[Data extracts Boundary: Start]

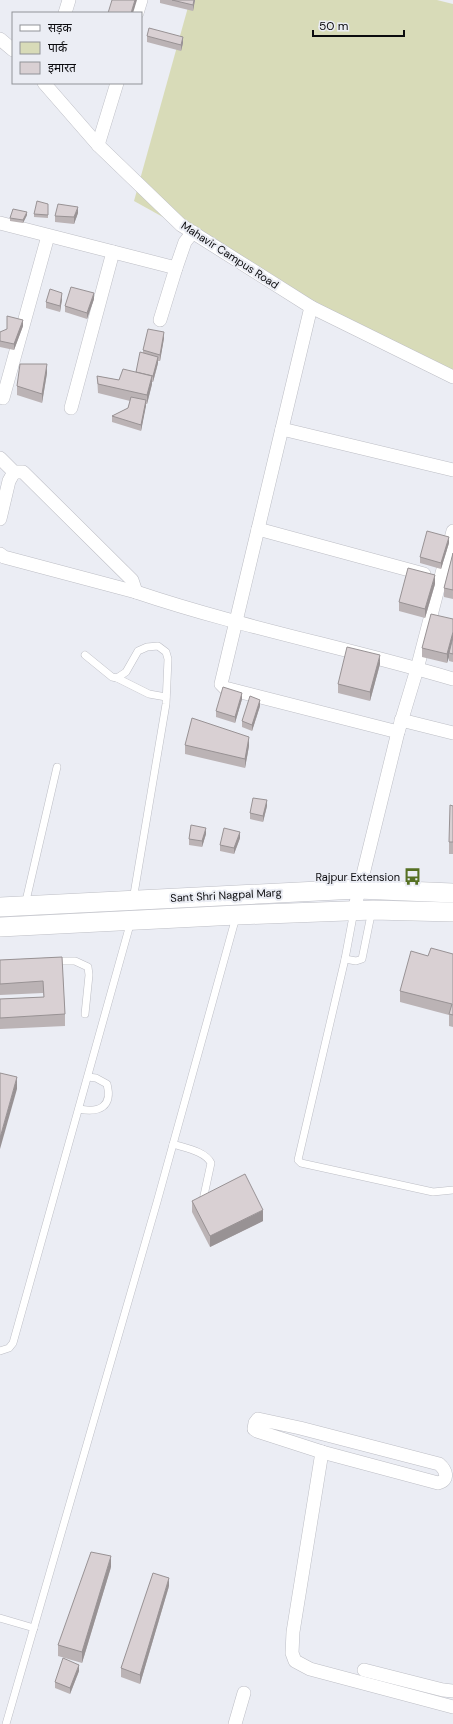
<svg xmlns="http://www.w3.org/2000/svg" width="453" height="1724" viewBox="0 0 453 1724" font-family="'DM Sans','Noto Sans Devanagari',sans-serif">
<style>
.park{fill:#d8dbb8}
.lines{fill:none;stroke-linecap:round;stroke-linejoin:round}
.service-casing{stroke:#bdbec5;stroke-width:8}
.minor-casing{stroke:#bdbec5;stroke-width:14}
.secondary-casing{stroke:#bdbec5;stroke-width:20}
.service{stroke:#fff;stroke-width:7}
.minor{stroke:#fff;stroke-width:13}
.secondary{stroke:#fff;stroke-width:19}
.wall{fill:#bbb3b5}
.shaded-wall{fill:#989294}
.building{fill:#d9d0d3;stroke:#989294}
.labels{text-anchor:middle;stroke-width:4;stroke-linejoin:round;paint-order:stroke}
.street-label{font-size:11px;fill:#0b0b0e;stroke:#ebedf4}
.poi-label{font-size:11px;fill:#0b0b0e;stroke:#ebedf4;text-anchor:end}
</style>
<rect width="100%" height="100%" fill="#ebedf4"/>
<path class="park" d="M190,0H437L453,4V373L327,308L134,201Z"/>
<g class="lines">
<defs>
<g id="service">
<path d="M85,655L112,677L117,678L126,672L138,651L147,647L158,646L166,652L168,659L166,704L133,900"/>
<path d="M117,678L149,694L166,697"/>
<path d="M25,905L57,767"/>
<path d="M354,911L345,959L298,1160L301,1163L433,1192L453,1190"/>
<path d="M345,959L356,961L362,959L372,910"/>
<path d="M52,961H75L88,967L89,975L85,1014"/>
<path d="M79,1109C99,1113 113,1107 107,1084L96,1078L88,1077"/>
<path d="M173,1144C185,1148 205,1151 211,1163L203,1200"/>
<path d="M0,1351L9,1348L13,1343L131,921"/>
<path d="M0,1618L34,1628"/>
<path d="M6,1724L157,1202L236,917"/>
</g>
<g id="minor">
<path d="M65,13L69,0"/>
<path d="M137,13L141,0"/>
<path d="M0,39L13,50"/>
<path d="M44,83L98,145L181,225L311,307L453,377"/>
<path d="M98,145L117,83"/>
<path d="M0,223L176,268L185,242L193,232"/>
<path d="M311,307L221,684L225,688L398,732"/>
<path d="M160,320L176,268"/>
<path d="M3,398L48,236"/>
<path d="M71,408L113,252"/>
<path d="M282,429L453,470"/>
<path d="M0,458L14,472H23L132,580L136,592C240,627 348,648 453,679"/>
<path d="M0,519L9,481L14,472"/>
<path d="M258,529L424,574"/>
<path d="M0,554L4,557L136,592"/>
<path d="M401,720L453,733"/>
<path d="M354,911L398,732L417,669L453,531"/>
<path d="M258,1419L300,1428L439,1464C446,1470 450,1480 438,1483L322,1452L257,1431L254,1429L255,1423Z"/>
<path d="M322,1452L293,1632L292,1653L295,1661L310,1669L453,1707"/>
<path d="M364,1670L443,1690L453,1691"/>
<path d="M235,1724L244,1693"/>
</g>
<g id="secondary">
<path d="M0,907L358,889L453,893"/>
<path d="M0,927L237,915L373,910L453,912"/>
</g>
</defs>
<use href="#service" class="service-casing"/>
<use href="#minor" class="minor-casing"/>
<use href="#secondary" class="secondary-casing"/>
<use href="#service" class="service"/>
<use href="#minor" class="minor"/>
<use href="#secondary" class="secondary"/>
</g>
<g class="wall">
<path d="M160,0H195L193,11L160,3Z"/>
<path d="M147,36L183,43L181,51L147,42Z"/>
<path d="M48,204V218L34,217V214Z"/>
<path d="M78,213L74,224L55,222V216Z"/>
<path d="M27,215L23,223L10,221V218Z"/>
<path d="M62,299L60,312L46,308V302Z"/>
<path d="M94,299L87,319L65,312V306Z"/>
<path d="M23,326L14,350L0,347V332Z"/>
<path d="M164,338L160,361H158V363L153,382H152V384L147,404H146L141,431L112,422V416L128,408L130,401L98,393L97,376L119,380L136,372L143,353V350Z"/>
<path d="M47,373L42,403L17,395V386Z"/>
<path d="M449,543L441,569L420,563V557Z"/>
<path d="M453,553V599L444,597V588Z"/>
<path d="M435,584L425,618L399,611V602Z"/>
<path d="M453,619V662L449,661V657L447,663L422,657V648Z"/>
<path d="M380,664L370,701L338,693V684Z"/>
<path d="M242,699L235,723L216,717V711Z"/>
<path d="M260,706L252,731L242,727V721Z"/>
<path d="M185,745L249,746L245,768L185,754Z"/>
<path d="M267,806L263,822L250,819V813Z"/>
<path d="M453,806V854H449V842Z"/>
<path d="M206,834L202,847L189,845V839Z"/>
<path d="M240,838L234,854L220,851V845Z"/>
<path d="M453,954V1027L449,1026V1015L400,1002V991L428,956Z"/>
<path d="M62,957L65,1014V1026L0,1029V999L44,997L43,993L0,995V960Z"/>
<path d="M192,1201L263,1221L210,1247L192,1212Z"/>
<path d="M111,1567L82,1663L58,1656V1645Z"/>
<path d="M169,1586L140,1684L121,1677V1668Z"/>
<path d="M79,1671L70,1694L55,1688V1682Z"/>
</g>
<g class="shaded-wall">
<path d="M135,0H137L133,13H131Z"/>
<path d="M194,0H195L193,11V5Z"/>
<path d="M183,37V43L181,51V45Z"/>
<path d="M78,207V213L74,224V217Z"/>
<path d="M27,212V215L23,223V220Z"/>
<path d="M62,293V299L60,312V306Z"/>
<path d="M94,293V299L87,319V313Z"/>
<path d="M23,320V326L14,350V344Z"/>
<path d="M164,332V338L160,361V355Z"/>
<path d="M158,357V363L153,382V376Z"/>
<path d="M47,364V373L42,403V394Z"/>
<path d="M152,376V384L147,404V395Z"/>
<path d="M146,400V406L141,431V425Z"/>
<path d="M449,537V543L441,569V563Z"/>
<path d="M435,575V584L425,618V609Z"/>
<path d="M453,632V641L449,653V657L447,663V654Z"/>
<path d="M380,655V664L370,701V692Z"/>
<path d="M242,693V699L235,723V717Z"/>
<path d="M260,700V706L252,731V725Z"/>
<path d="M249,737V746L245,768V759Z"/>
<path d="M267,800V806L263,822V816Z"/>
<path d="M206,828V834L202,847V841Z"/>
<path d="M240,832V838L234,854V848Z"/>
<path d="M17,1077V1089L0,1149V1138Z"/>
<path d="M263,1210V1221L210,1247V1236Z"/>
<path d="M111,1556V1567L82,1663V1652Z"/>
<path d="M169,1578V1586L140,1684V1675Z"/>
<path d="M79,1665V1671L70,1694V1688Z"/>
</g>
<g class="building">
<path d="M112,0H135L131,13H108Z"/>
<path d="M172,0H194L193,5Z"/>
<path d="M149,28L183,37L181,45L147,36Z"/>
<path d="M37,201L48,204V215L34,214Z"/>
<path d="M58,204L78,207L74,217L55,216Z"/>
<path d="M13,209L27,212L23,220L10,218Z"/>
<path d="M71,287L94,293L87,313L65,306Z"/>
<path d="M50,289L62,293L60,306L46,302Z"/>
<path d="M7,316L23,320L14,344L0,341V332L7,329Z"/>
<path d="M148,329L164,332L160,355L143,350Z"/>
<path d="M140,352L158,357L153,376L136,372Z"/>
<path d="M20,364H47L42,394L17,386Z"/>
<path d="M123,369L152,376L147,395L98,384L97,376L119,380Z"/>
<path d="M131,397L146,400L141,425L112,416L128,408Z"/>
<path d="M427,531L449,537L441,563L420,557Z"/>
<path d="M453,553V590L444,588Z"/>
<path d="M408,568L435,575L425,609L399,602Z"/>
<path d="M431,614L453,619V632L447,654L422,648Z"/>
<path d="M453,637V654L449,653Z"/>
<path d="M347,647L380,655L370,692L338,684Z"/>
<path d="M223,687L242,693L235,717L216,711Z"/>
<path d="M250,696L260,700L252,725L242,721Z"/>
<path d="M192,718L249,737L245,759L185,745Z"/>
<path d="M253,798L267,800L263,816L250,813Z"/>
<path d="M450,805L453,806V842H449Z"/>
<path d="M191,825L206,828L202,841L189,839Z"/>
<path d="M224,828L240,832L234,848L220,845Z"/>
<path d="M431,948L453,954V1015L449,1014L452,1004L400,991L411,951L428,956Z"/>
<path d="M62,957L65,1014L0,1018V999L44,997L43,981L0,984V960Z"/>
<path d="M0,1073L17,1077L0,1138Z"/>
<path d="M245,1174L263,1210L210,1236L192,1201Z"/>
<path d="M91,1552L111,1556L82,1652L58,1645Z"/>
<path d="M153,1573L169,1578L140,1675L121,1668Z"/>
<path d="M63,1658L79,1665L70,1688L55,1682Z"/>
</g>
<defs>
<symbol id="bus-bare" viewBox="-9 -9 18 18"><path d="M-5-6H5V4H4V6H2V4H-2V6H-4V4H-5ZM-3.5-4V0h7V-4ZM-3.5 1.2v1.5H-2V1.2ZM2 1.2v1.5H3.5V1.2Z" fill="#567023" stroke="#ebedf4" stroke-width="2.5" paint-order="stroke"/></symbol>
</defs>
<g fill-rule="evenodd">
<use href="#bus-bare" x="400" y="864" width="25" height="25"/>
</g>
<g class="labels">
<g class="street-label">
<text transform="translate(230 255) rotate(33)" y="4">Mahavir Campus Road</text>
<text transform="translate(226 895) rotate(-3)" y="4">Sant Shri Nagpal Marg</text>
</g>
<g class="poi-label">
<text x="400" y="881">Rajpur Extension</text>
</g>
</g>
<rect x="12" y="12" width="130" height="72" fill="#ebedf4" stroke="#919398"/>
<rect x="20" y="25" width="20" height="6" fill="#ffffff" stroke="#919398"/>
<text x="48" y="32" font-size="12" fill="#0b0b0e">सड़क</text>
<rect x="20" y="42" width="20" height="12" fill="#d8dbb8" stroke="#919398"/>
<text x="48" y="52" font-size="12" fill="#0b0b0e">पार्क</text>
<rect x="20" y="62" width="20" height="12" fill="#d9d0d3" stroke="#919398"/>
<text x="48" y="72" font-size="12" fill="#0b0b0e">इमारत</text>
<path d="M313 30v6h91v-6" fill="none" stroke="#0b0b0e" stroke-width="2"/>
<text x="319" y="30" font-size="12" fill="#0b0b0e" stroke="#ebedf4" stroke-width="3" paint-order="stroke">50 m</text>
</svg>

[Data extracts Boundary: End]

*Exercise prompt:*
Using the entries above, say how many lines contain the string "service"; the number is the full reply.

*Output:*
5